While succesful rescue operations have been carried out by the Italian navy and Maltese, and Greek Coast Guards as well as civilian search and rescue vessels, tradegy and chaos continues across the Mediterrenean. At least 70 people have died or gone missing this week and the crack-down on civilian search and rescue organisations intensifies.

A Maltese patrol boat rescued a group of 85 migrants over the weekend off the coast of Malta, the Greek coast guard have rescued 63 people in the eastern Aegean on Tuesday, the civilian search and rescue vessel Sea-Watch 3 rescued 65 people on Wednesday off the Coast of Libya, and 66 people were rescued by the Italian navy and the civilian search and rescue vessel Mare Joni off the coast of Libya on Thursday. However, another tragedy adds to the ever rising death toll on the Mediterreanean as 65 lives were lost after a boat carrring migrants sank off the coast of Tunesia. According to UN Refugee Agency (UNHCR) Special Envoy for the Mediterranean Vincent Cochetel: “a tragic and terrible reminder of the risks still faced by those who attempt to cross the Mediterranean”. Another five people are missing after a fishing boat sank Monday morning off the Heri-Chekka coast near Tripoli.
····················
Assigned task A
Please set down the Mediterranean rescue report word for word, starting at "While succesful rescue" and ending at "rescue organisations intensifies.".
Assigned task B
Carry the Mediterranean rescue report forward from the point where its text stops.

Material provided
····················
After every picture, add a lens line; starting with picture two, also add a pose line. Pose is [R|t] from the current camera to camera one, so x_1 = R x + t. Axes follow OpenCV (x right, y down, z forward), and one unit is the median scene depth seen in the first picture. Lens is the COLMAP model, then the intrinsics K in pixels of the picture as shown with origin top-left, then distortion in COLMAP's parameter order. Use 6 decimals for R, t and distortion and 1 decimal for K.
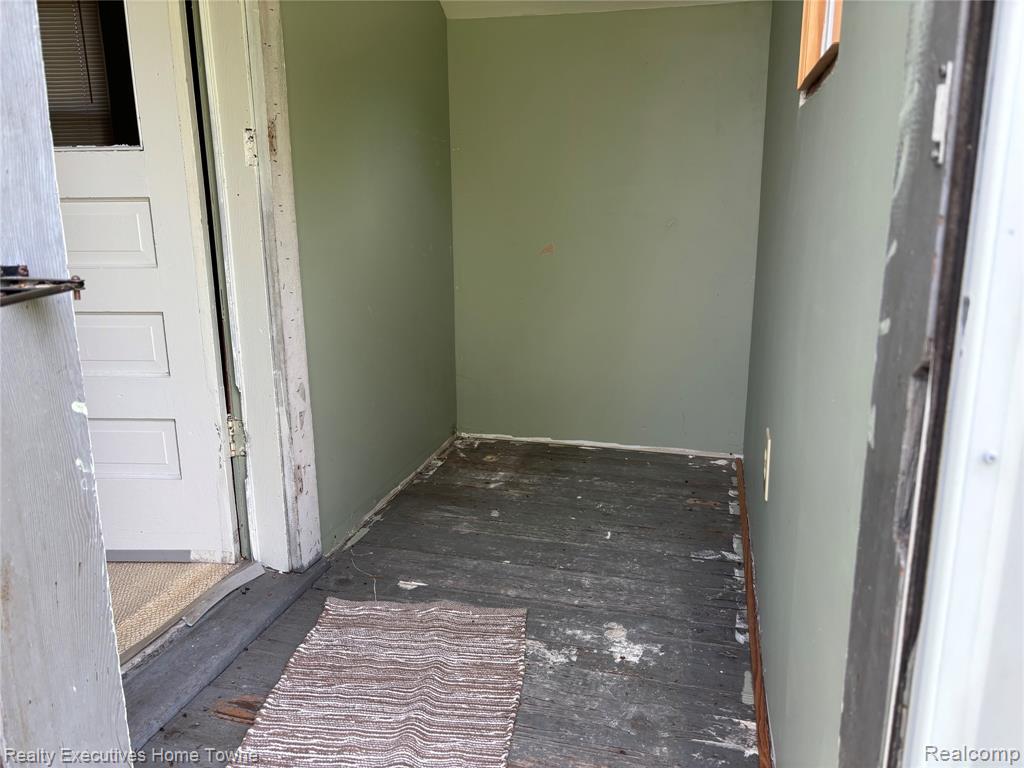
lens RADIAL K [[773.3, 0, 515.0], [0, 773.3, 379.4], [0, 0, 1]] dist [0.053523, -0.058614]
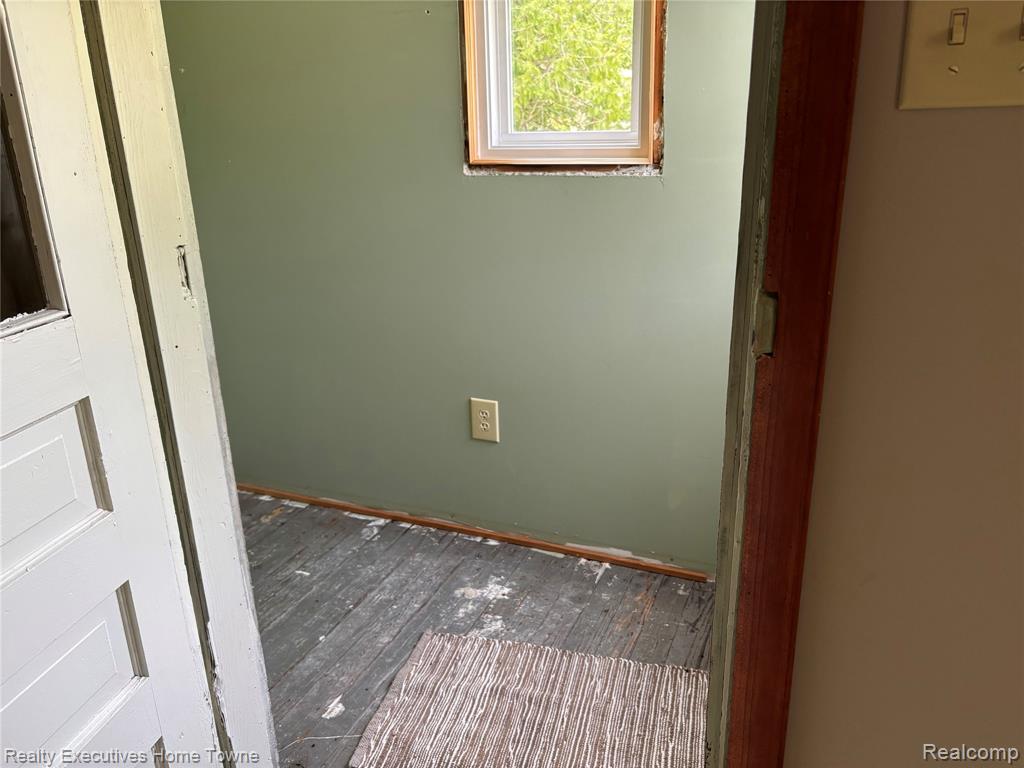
····················
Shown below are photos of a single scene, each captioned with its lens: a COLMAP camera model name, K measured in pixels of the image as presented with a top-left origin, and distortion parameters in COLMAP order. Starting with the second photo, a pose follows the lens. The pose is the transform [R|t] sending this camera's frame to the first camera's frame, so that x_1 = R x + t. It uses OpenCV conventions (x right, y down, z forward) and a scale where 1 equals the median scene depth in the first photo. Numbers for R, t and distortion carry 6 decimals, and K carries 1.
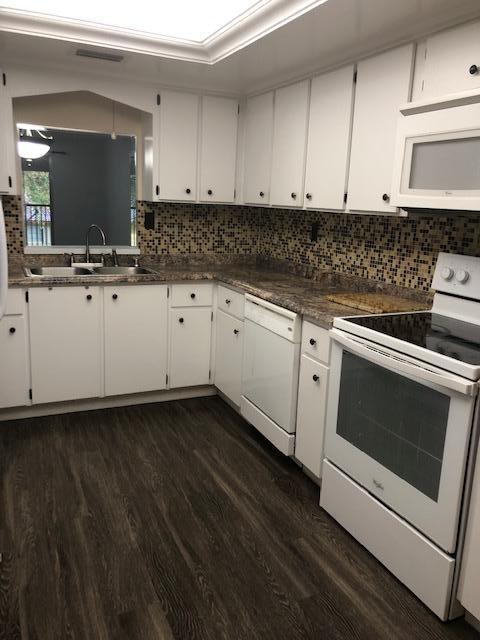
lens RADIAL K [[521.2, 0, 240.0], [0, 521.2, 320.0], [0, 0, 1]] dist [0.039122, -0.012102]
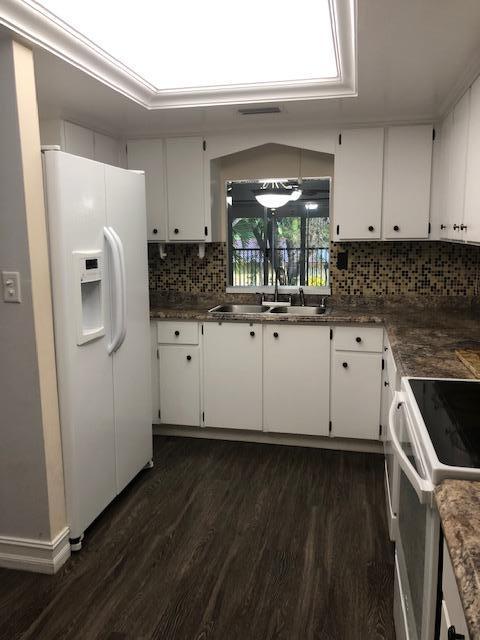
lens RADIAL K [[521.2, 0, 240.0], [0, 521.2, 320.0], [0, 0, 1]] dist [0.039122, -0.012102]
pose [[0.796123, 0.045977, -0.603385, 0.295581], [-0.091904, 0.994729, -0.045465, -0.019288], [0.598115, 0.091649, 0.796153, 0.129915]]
····················
Expected answer A
While succesful rescue operations have been carried out by the Italian navy and Maltese, and Greek Coast Guards as well as civilian search and rescue vessels, tradegy and chaos continues across the Mediterrenean. At least 70 people have died or gone missing this week and the crack-down on civilian search and rescue organisations intensifies.

Expected answer B
Meanwhile the crack-down on civilian search and rescue actors intensifies. Italian interior minister Matteo Salvini is blocking access to Italian ports for Sea-Watch 3 and the disembarkment of the 65 people rescued. Salvini stated: “Our ports are, and remain, closed to migrant rescue boats”. Allegedly Salvini is further planning the issuing of a decree that will result in fines of up to 5,500 Euros per rescued migrant for civilian search and rescue vessels disembarking in Italy. In Malta the captain of the MV Lifeline vessel, impounded by authorities in June 2018 after disembarking 234 migrants rescued off the coast of Libya, was fined 10.000 Euros at the court in the capital of Valetta. While a preliminary investigations judge (GIP) on Wednesday suspended investigations against the captain and the mission chief of a search and rescue vessel operated by the Spanish NGO ProActiva Open Arms for charges of criminal association for illegal immigration, investigations on allegations of aiding illegal immigration and abuse remain ongoing.

Based on statistics from IOM, national authorities and media sources, Missing Migrants estimates that 494 people have died or gone missing on the Mediterrenean so far in 2019.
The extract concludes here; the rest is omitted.